### [Requirement A]
Answer these questions about the message below:
(i) Which version of GNOME is the writer running?
(ii) What program does the writer try to substitute for the default .pdf viewer?
(iii) What default action appears for 'pdf document' when the writer returns to File Types and Programs?

* Begin Text *

At Thu, 06 Jul 2006 09:04:10 -0400 Donald Allen <donaldcallen <at> gmail.com> wrote:

> I'm running gnome 2.12.3 on an up-to-date gentoo system. I would like to be
> able to choose the default pdf viewer used by Nautilus when I double-click
> on a .pdf file (the current default, the Gnome PDF Viewer, has serious
> rendering and performance problems with certain .pdf files and also doesn't
> appear to offer the ability to search a .pdf file). I have tried
> Settings->File Types and Programs, which I find completely unusable for this
> (and when you click Help->Help with 'File Types and Programs' settings, you
> either get a message saying the help file doesn't exist, or Nautilus
> crashes). For example, in attempting to substitute evince for the default
> .pdf viewer, I click 'pdf document' in the main window. Then I click the
> 'Open with Application' radio button and 'Edit list' in the default action
> section and add evince to the list. Then I select it in the pulldown. Then I
> click 'Ok'. Great. Except this has no effect on Nautilus' choice of a .pdf
> viewer. And if I go back to File Types and Programs and look at the entry
> for 'pdf document' in the main window, the default action is 'none'. It
> would seem like a bug report or two is in order here, which I will do. But
> meanwhile, any suggestions for working around this?

* End Text *

### [Requirement B]
Return every line of the records that contains the string "family". Case counts.

* Begin Data listing *

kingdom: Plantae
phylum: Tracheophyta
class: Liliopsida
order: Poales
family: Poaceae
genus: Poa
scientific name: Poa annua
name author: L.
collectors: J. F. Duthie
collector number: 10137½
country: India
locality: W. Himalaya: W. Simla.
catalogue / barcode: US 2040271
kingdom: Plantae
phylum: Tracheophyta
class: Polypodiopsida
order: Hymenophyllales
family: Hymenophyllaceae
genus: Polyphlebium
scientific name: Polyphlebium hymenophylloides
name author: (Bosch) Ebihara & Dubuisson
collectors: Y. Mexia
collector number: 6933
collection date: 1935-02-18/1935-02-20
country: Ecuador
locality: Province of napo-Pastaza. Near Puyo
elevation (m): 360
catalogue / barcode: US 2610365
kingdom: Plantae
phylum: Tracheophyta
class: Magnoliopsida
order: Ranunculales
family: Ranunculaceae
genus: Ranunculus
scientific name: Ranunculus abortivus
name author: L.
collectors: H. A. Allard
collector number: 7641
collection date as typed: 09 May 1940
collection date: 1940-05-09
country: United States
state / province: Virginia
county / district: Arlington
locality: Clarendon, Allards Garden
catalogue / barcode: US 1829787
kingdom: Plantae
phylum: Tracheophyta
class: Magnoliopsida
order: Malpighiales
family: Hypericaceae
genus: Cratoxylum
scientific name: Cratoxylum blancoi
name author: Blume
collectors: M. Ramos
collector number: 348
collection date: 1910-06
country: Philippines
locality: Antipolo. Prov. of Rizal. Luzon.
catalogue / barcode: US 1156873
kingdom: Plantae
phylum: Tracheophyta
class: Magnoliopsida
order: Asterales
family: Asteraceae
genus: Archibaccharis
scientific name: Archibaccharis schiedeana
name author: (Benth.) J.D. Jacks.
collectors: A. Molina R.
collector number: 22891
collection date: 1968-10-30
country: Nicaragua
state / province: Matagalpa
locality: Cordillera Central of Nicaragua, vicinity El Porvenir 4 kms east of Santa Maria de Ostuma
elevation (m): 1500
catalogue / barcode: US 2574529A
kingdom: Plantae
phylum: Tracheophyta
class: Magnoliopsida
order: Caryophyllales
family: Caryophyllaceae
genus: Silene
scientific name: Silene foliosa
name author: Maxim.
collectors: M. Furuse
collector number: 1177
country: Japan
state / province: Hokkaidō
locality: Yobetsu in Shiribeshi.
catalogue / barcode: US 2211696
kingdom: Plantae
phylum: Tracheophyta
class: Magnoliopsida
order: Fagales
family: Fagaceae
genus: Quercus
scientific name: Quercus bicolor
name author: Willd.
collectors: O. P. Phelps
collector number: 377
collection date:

* End Data listing *

### [Response A]
(i) GNOME 2.12.3
(ii) Evince
(iii) 'none'

### [Response B]
family: Poaceae
family: Hymenophyllaceae
family: Ranunculaceae
family: Hypericaceae
family: Asteraceae
family: Caryophyllaceae
family: Fagaceae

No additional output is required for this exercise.